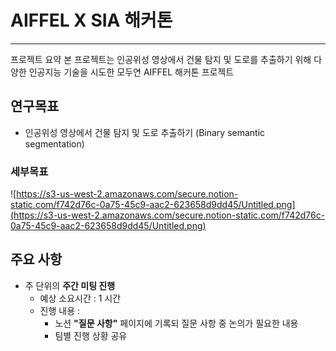 # AIFFEL X SIA 해커톤
----

프로젝트 요약
본 프로젝트는 인공위성 영상에서 건물 탐지 및 도로를 추출하기 위해 다양한 인공지능 기술을 시도한 모두연 AIFFEL 해커톤 프로젝트


## 연구목표

- 인공위성 영상에서 건물 탐지 및 도로 추출하기 (Binary semantic segmentation)

### 세부목표

![https://s3-us-west-2.amazonaws.com/secure.notion-static.com/f742d76c-0a75-45c9-aac2-623658d9dd45/Untitled.png](https://s3-us-west-2.amazonaws.com/secure.notion-static.com/f742d76c-0a75-45c9-aac2-623658d9dd45/Untitled.png)

## 주요 사항

- 주 단위의 **주간 미팅 진행**
    - 예상 소요시간 : 1 시간
    - 진행 내용 :
        - 노션 **"질문 사항"** 페이지에 기록되 질문 사항 중 논의가 필요한 내용
        - 팀별 진행 상황 공유 
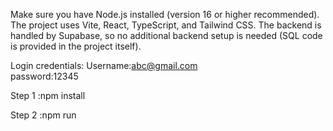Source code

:Make sure you have Node.js installed (version 16 or higher recommended).
The project uses Vite, React, TypeScript, and Tailwind CSS.
The backend is handled by Supabase, so no additional backend setup is needed (SQL code is provided in the project itself).

Login credentials:
Username:abc@gmail.com  
password:12345


Step 1 :npm install

Step 2 :npm run

 



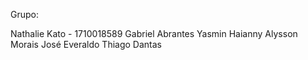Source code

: Grupo:

Nathalie Kato - 1710018589
Gabriel Abrantes
Yasmin Haianny
Alysson Morais
José Everaldo
Thiago Dantas
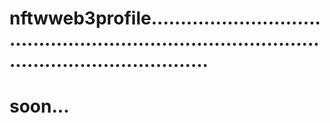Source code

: # nftwweb3profile....................................................................................................................
# soon...

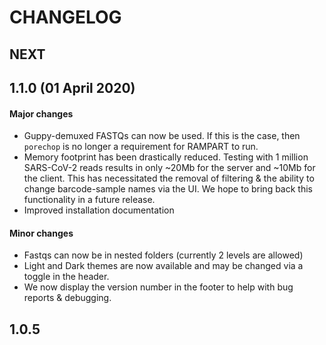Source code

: # CHANGELOG

## __NEXT__

## 1.1.0 (01 April 2020)

#### Major changes
* Guppy-demuxed FASTQs can now be used. If this is the case, then `porechop` is no longer a
requirement for RAMPART to run.
* Memory footprint has been drastically reduced. Testing with 1 million SARS-CoV-2 reads results
in only ~20Mb for the server and ~10Mb for the client. This has necessitated the removal of filtering
& the ability to change barcode-sample names via the UI. We hope to bring back this functionality
in a future release.
* Improved installation documentation


#### Minor changes
* Fastqs can now be in nested folders (currently 2 levels are allowed)
* Light and Dark themes are now available and may be changed via a toggle in the header.
* We now display the version number in the footer to help with bug reports & debugging.

## 1.0.5


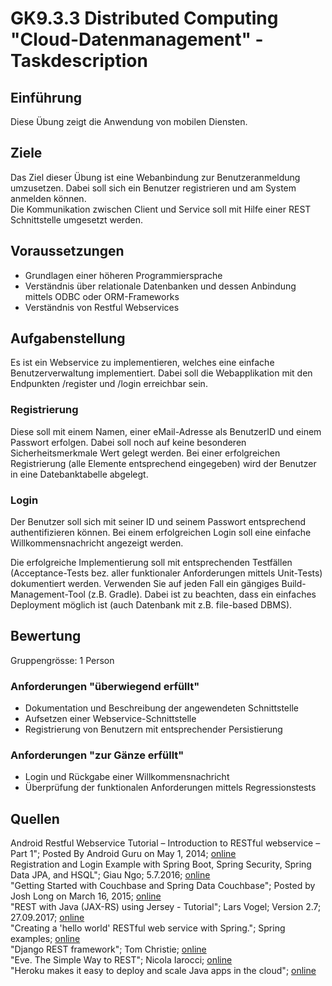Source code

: # GK9.3.3 Distributed Computing "Cloud-Datenmanagement" - Taskdescription

## Einführung
Diese Übung zeigt die Anwendung von mobilen Diensten.

## Ziele
Das Ziel dieser Übung ist eine Webanbindung zur Benutzeranmeldung umzusetzen. Dabei soll sich ein Benutzer registrieren und am System anmelden können.  
Die Kommunikation zwischen Client und Service soll mit Hilfe einer REST Schnittstelle umgesetzt werden.

## Voraussetzungen
+ Grundlagen einer höheren Programmiersprache
+ Verständnis über relationale Datenbanken und dessen Anbindung mittels ODBC oder ORM-Frameworks
+ Verständnis von Restful Webservices

## Aufgabenstellung
Es ist ein Webservice zu implementieren, welches eine einfache Benutzerverwaltung implementiert. Dabei soll die Webapplikation mit den Endpunkten /register und /login erreichbar sein.  

### Registrierung
Diese soll mit einem Namen, einer eMail-Adresse als BenutzerID und einem Passwort erfolgen. Dabei soll noch auf keine besonderen Sicherheitsmerkmale Wert gelegt werden. Bei einer erfolgreichen Registrierung (alle Elemente entsprechend eingegeben) wird der Benutzer in eine Datebanktabelle abgelegt.

### Login
Der Benutzer soll sich mit seiner ID und seinem Passwort entsprechend authentifizieren können. Bei einem erfolgreichen Login soll eine einfache Willkommensnachricht angezeigt werden.

Die erfolgreiche Implementierung soll mit entsprechenden Testfällen (Acceptance-Tests bez. aller funktionaler Anforderungen mittels Unit-Tests) dokumentiert werden. Verwenden Sie auf jeden Fall ein gängiges Build-Management-Tool (z.B. Gradle). Dabei ist zu beachten, dass ein einfaches Deployment möglich ist (auch Datenbank mit z.B. file-based DBMS).

## Bewertung
Gruppengrösse: 1 Person
### Anforderungen "überwiegend erfüllt"
+ Dokumentation und Beschreibung der angewendeten Schnittstelle
+ Aufsetzen einer Webservice-Schnittstelle
+ Registrierung von Benutzern mit entsprechender Persistierung

### Anforderungen "zur Gänze erfüllt"
+ Login und Rückgabe einer Willkommensnachricht
+ Überprüfung der funktionalen Anforderungen mittels Regressionstests

## Quellen
Android Restful Webservice Tutorial – Introduction to RESTful webservice – Part 1"; Posted By Android Guru on May 1, 2014; [online](http://programmerguru.com/android-tutorial/android-restful-webservice-tutorial-part-1/)  
Registration and Login Example with Spring Boot, Spring Security, Spring Data JPA, and HSQL"; Giau Ngo; 5.7.2016; [online](https://hellokoding.com/registration-and-login-example-with-spring-security-spring-boot-spring-data-jpa-hsql-jsp/)  
"Getting Started with Couchbase and Spring Data Couchbase"; Posted by Josh Long on March 16, 2015; [online](https://spring.io/blog/2015/03/16/getting-started-with-couchbase-and-spring-data-couchbase)  
"REST with Java (JAX-RS) using Jersey - Tutorial"; Lars Vogel; Version 2.7; 27.09.2017; [online](http://www.vogella.com/tutorials/REST/article.html)  
"Creating a 'hello world' RESTful web service with Spring."; Spring examples; [online](https://github.com/spring-guides/gs-rest-service)  
"Django REST framework"; Tom Christie; [online](http://www.django-rest-framework.org/)  
"Eve. The Simple Way to REST"; Nicola Iarocci; [online](http://python-eve.org/)  
"Heroku makes it easy to deploy and scale Java apps in the cloud"; [online](https://www.heroku.com)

------------------------

▶ [What to do] Number of lines containing "영상에서" in the data: state it and nothing more.

▶ [Exercise solution] 2